> Given entries

>> START

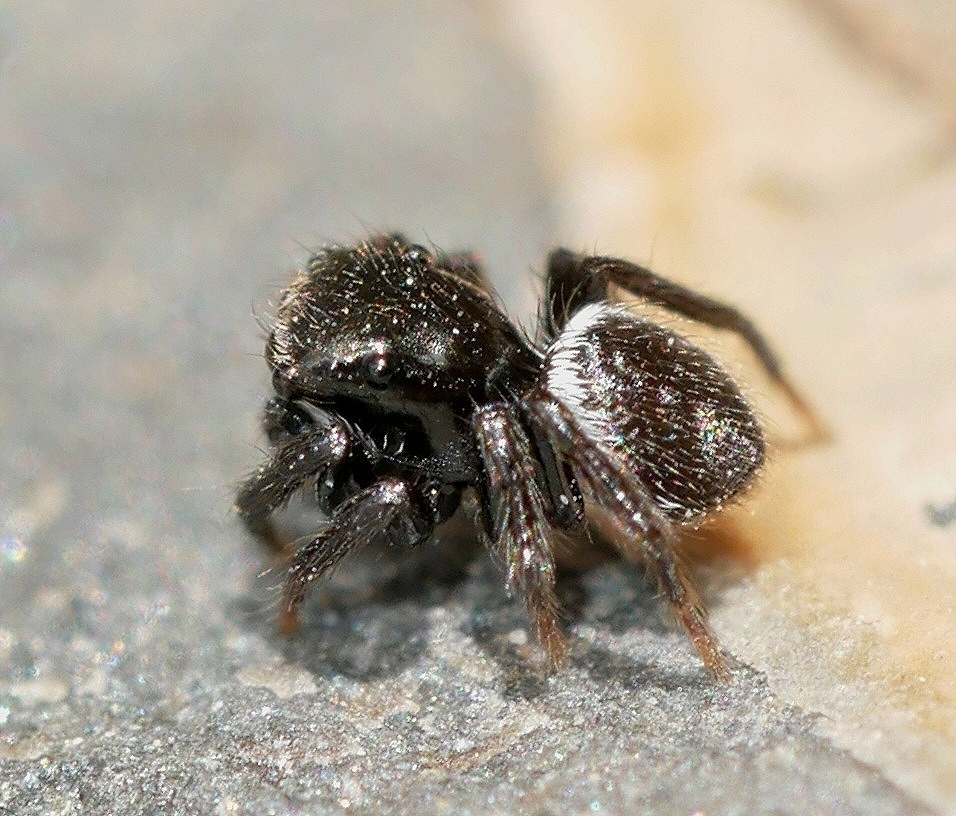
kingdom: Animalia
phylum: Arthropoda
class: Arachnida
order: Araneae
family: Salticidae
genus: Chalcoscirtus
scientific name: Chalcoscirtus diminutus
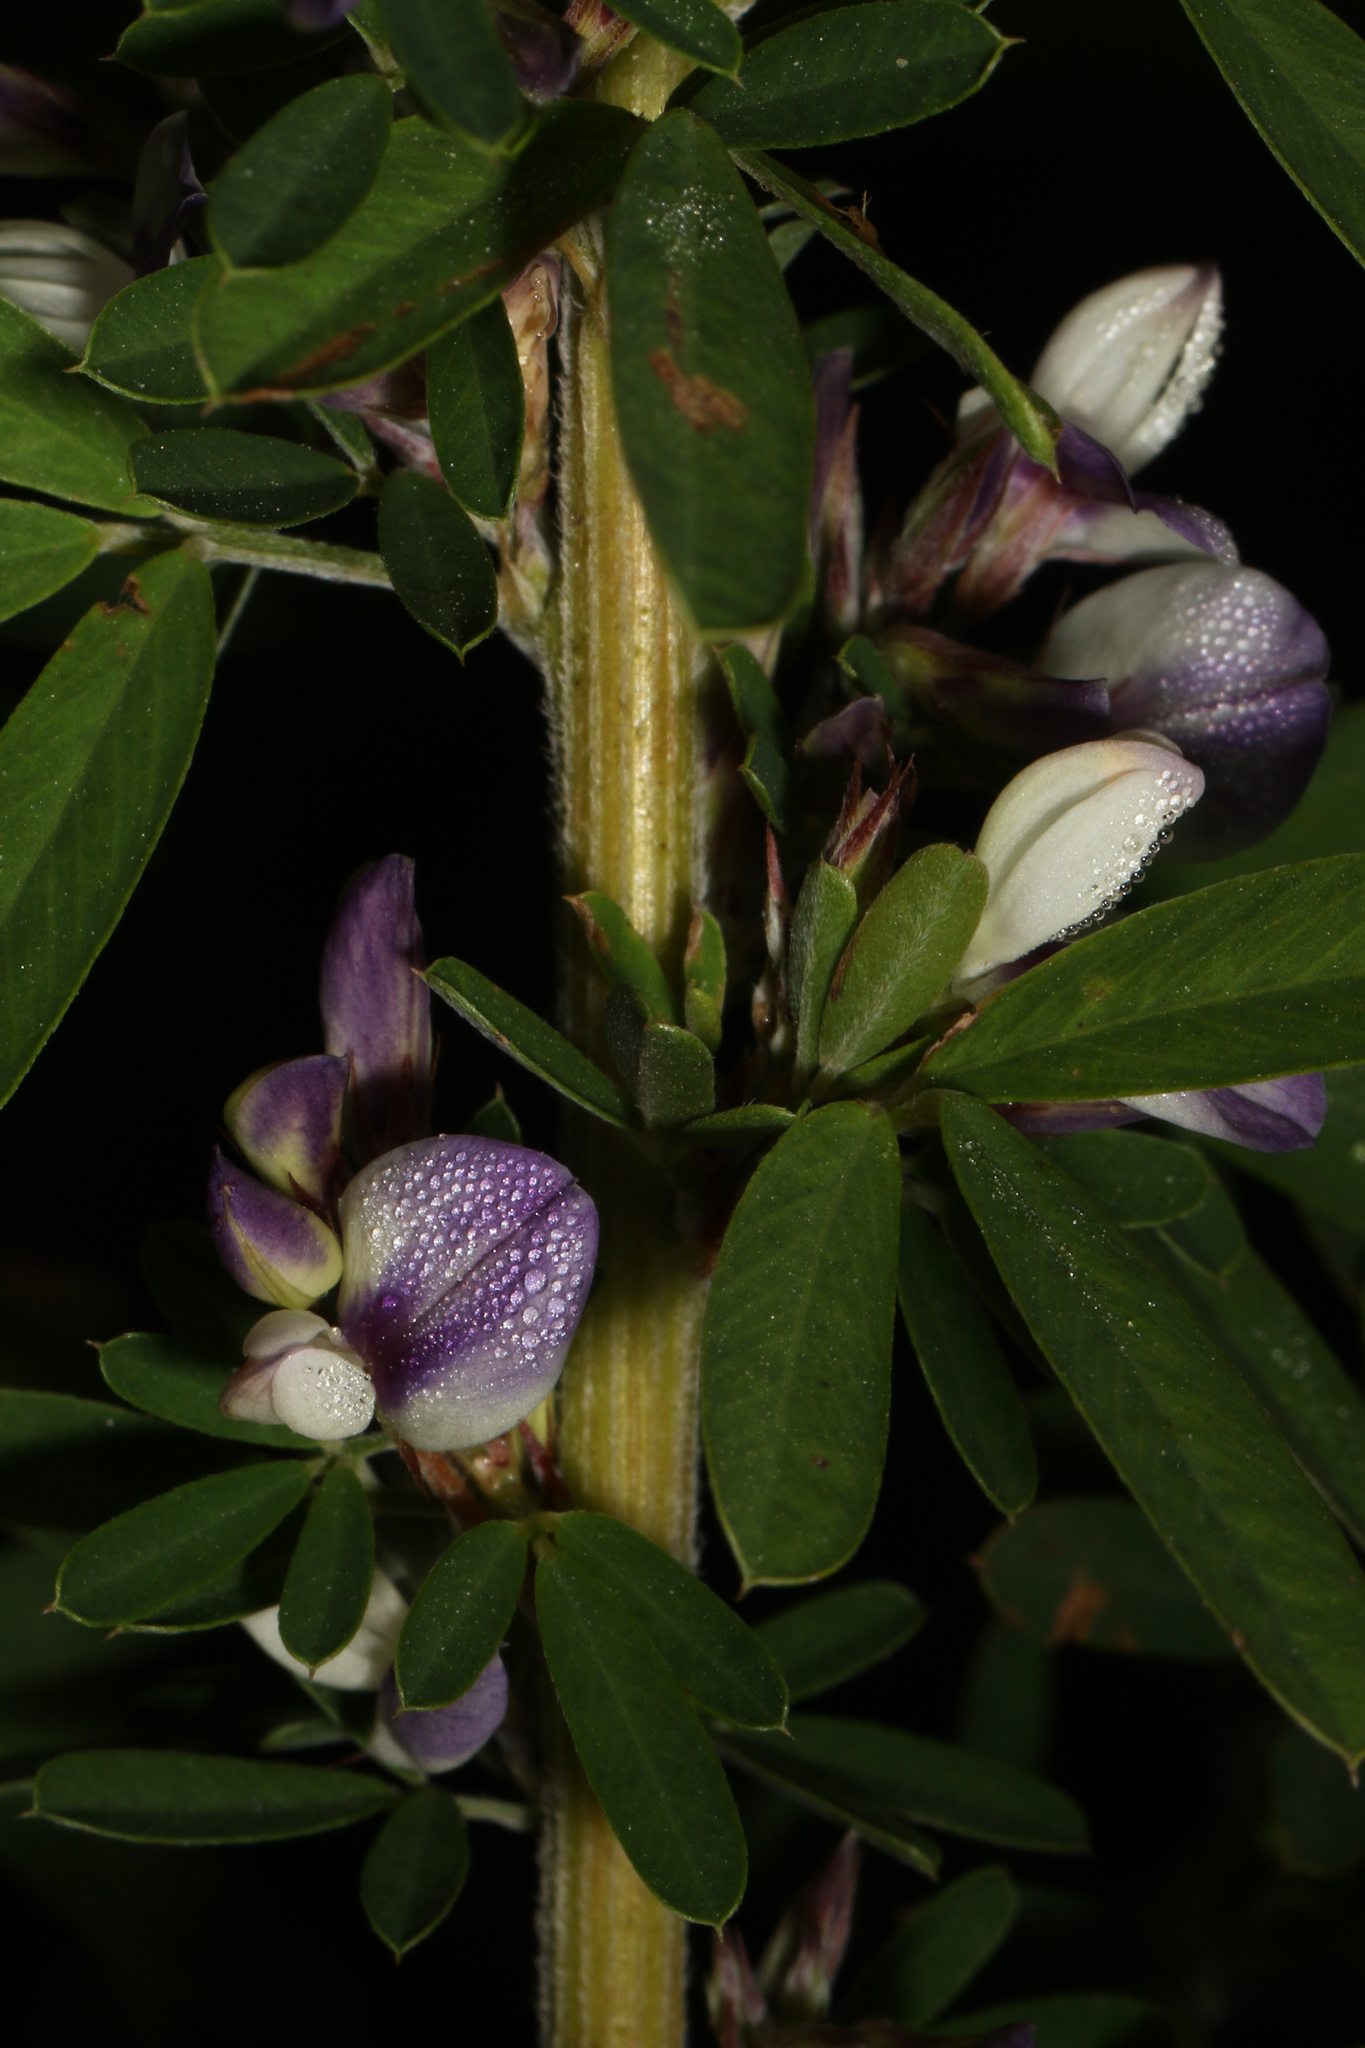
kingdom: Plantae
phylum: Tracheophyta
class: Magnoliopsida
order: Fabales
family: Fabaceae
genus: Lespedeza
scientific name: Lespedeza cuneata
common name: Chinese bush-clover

>> END

> Task directions
Output every text line of the material above as a JSON list of strings, one string per line, with blank lines omitted. Leave the pictures out of the answer.

> Exercise result
[
  "kingdom: Animalia",
  "phylum: Arthropoda",
  "class: Arachnida",
  "order: Araneae",
  "family: Salticidae",
  "genus: Chalcoscirtus",
  "scientific name: Chalcoscirtus diminutus",
  "kingdom: Plantae",
  "phylum: Tracheophyta",
  "class: Magnoliopsida",
  "order: Fabales",
  "family: Fabaceae",
  "genus: Lespedeza",
  "scientific name: Lespedeza cuneata",
  "common name: Chinese bush-clover"
]